In this sense, one of the main contributions of the research presented in this paper is the provision of a standardized knowledge base for using machine learning and DM algorithms, making it available to the scientific community for its exploitation and study. The initial results shown in this paper and with the support of an expert in Structural Engineering, was possible to show an overview of the behavior of the repair costs of the schools affected by these earthquakes, depending on the epicentral distance and the type of construction. It this way, it was found that the largest damage was produced by the earthquake of September 19th because the higher reconstruction costs exceed $43’000,000, while the earthquake of September 7th needed costs below this amount. Also was possible to identify that for the earthquake of September 7th (with an epicenter on the Oaxaca coast), at greater epicentral distances the damages were lower compared with the costs recorded for schools located at an epicentral distances closest to the earthquake.

Fig. 2.
figure 2

Values in the range of estimated costs of damage caused by the earthquake of September 19, 2017, depending on the epicentral distance and the type of construction.

On the other hand, in the September 19th earthquake data, was observed how the repair costs increased for distances between 100 Km and 150 km. This behavior was congruent with the existing seismological models, that recognize an amplification of the accelerations in certain areas of Mexico City, which is located in this range of epicentral distances. This explains the increase in repair costs. Regarding the type of construction, it was possible to establish that the structures with masonry walls and light roof were the ones that presented the greatest damage in both earthquakes. With respect to the type of damage that occurred most, it correspond to the damage to the structure and finishes of the schools.

6 Conclusions and Future Works

With the results obtained, it is possible to conclude that the MD can be a useful tool to perform a seismic risk analysis, since it was capable to find relations among different variables related with studied earthquakes and structures. These variables were the distance from the earthquake epicenter to the schools, the type of structure (materials), the type of damage and the reparation costs. It is important to emphasize that the quality of the RA was stablished a confidence degree equal or greater than 75%. The study performed here was focused on obtain a description of the damages caused by the earthquakes of September 7th and 9th to the affected schools.

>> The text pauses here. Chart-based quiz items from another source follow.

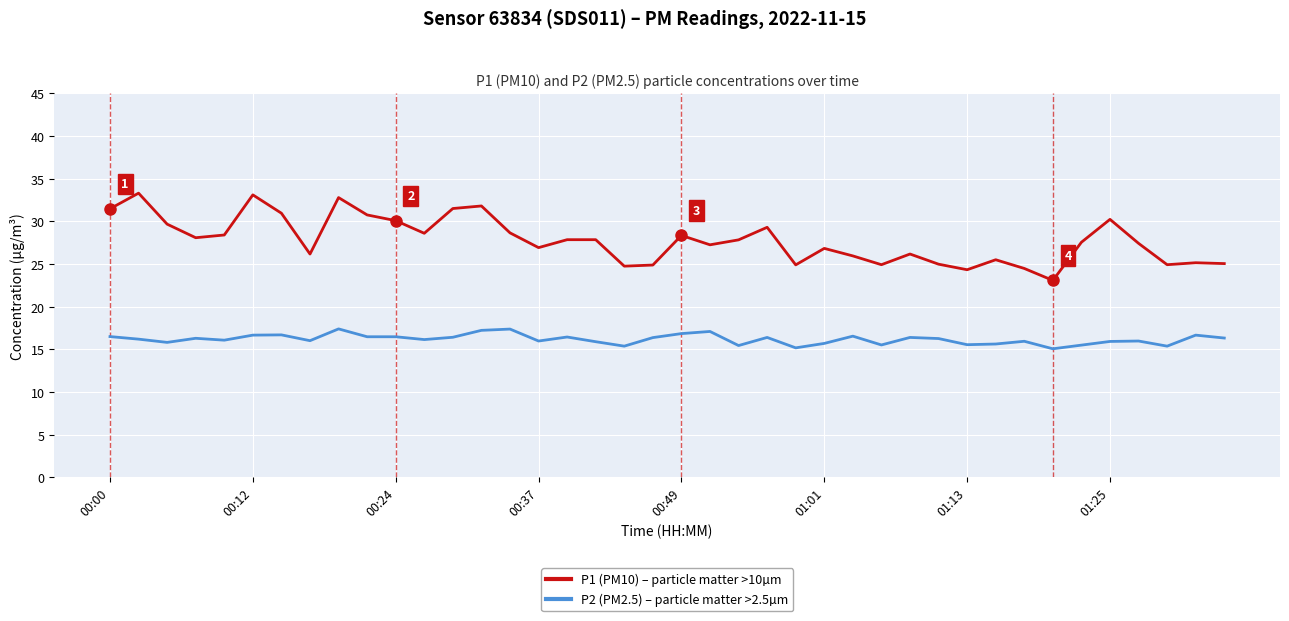

List the series in order of their overall mean, highest first.

P1 (PM10) – particle matter >10µm, P2 (PM2.5) – particle matter >2.5µm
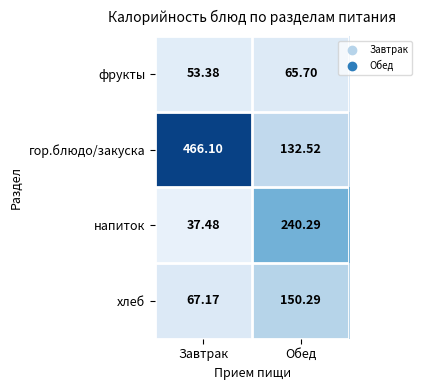

Where is фрукты nearest to the value 59?

Завтрак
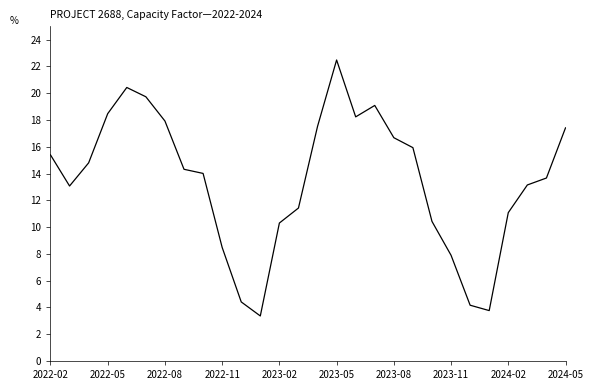

What is the difference between the maximum and minimum values?

19.1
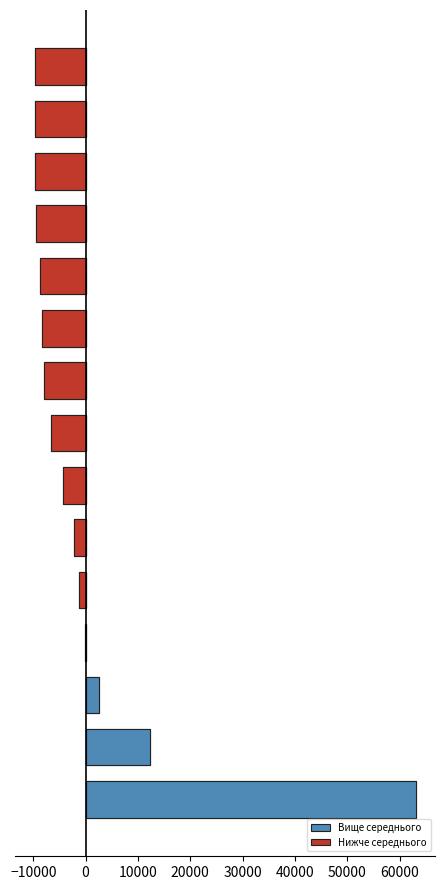

The Вище середнього series shows 0.0 at 30000. True or false?

True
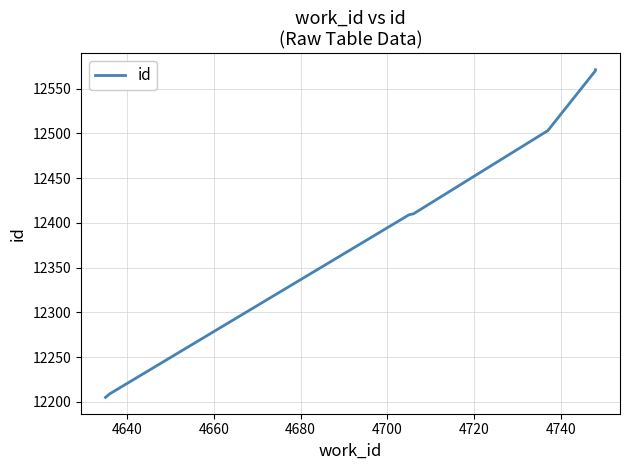

What is the average value?

12411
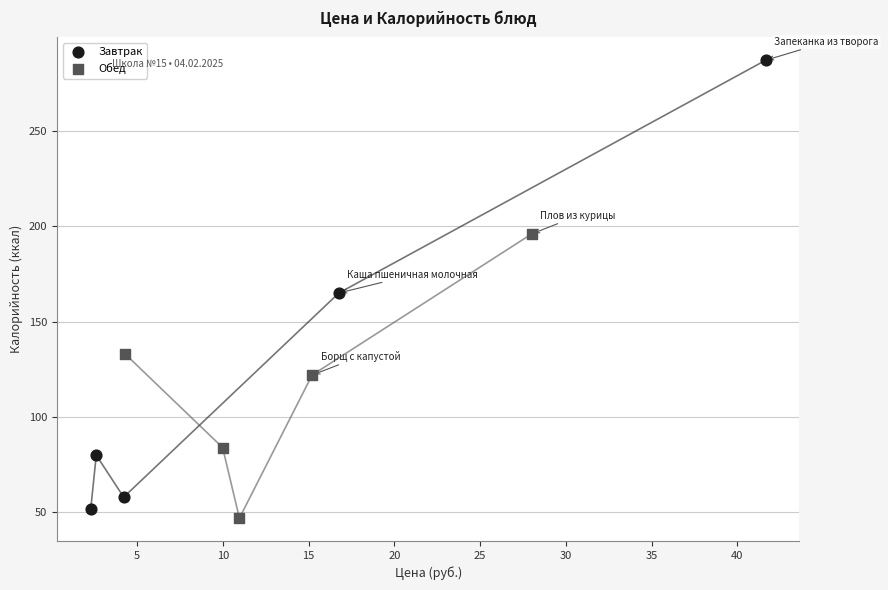

Which series contains the lowest Y value?

Обед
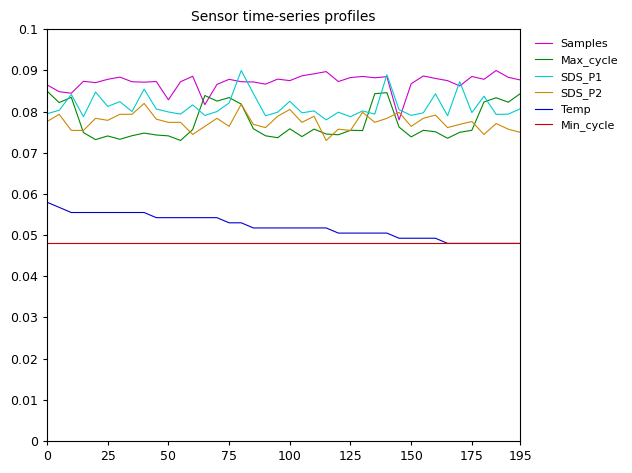

Which series has the largest total across all categories?

Samples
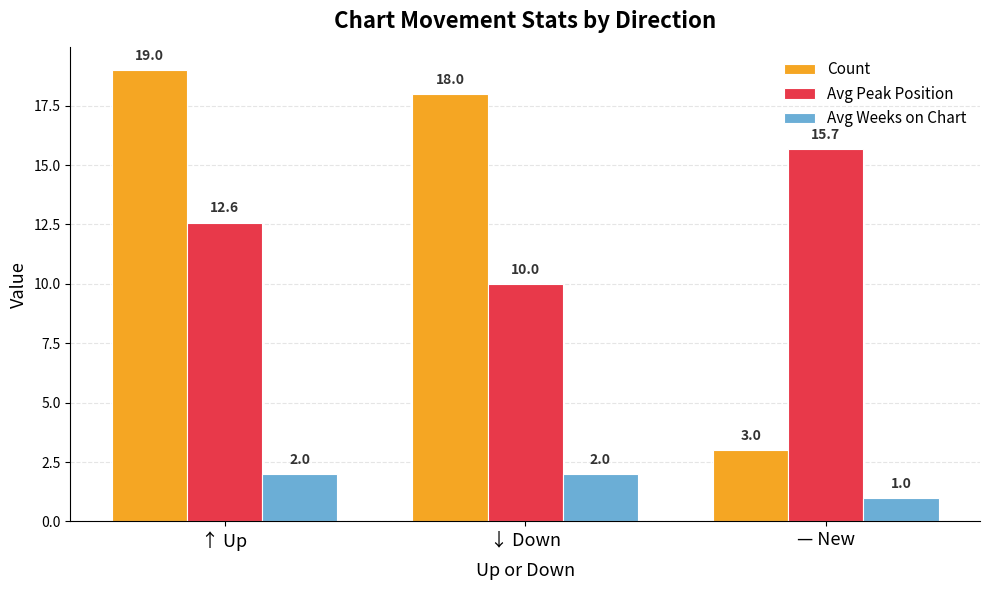

What is the label of the 1st bar from the left?

↑ Up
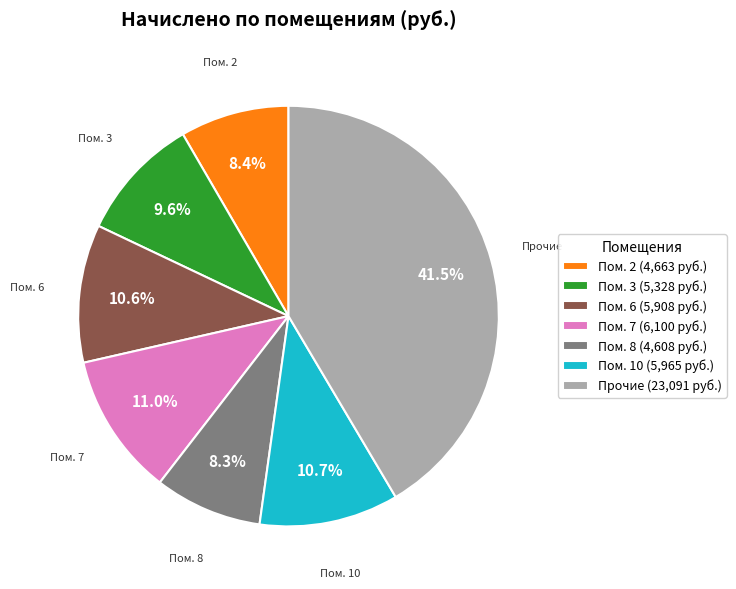

Which slice is the largest?

Прочие (23,091 руб.)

The open lines of study are initially oriented to study a priori the seismic risk of the constructions, that is, before an earthquake occurs, so the prediction is being worked on to determine the cost of a school if an earthquake of a certain magnitude occurs, having certain characteristics, located at a defined epicentral distance. In same way, is our interest to mining Association Rules for different scenarios of seismic risk analysis, taking specific values, either by the type of damage, seismic zone, federative entity, among other parameters of interest. In the same way, it is contemplated to replicate the preprocessing strategy to other types of buildings, such as hospitals and factories where the main challenge is to include the human losses that unfortunately occurred.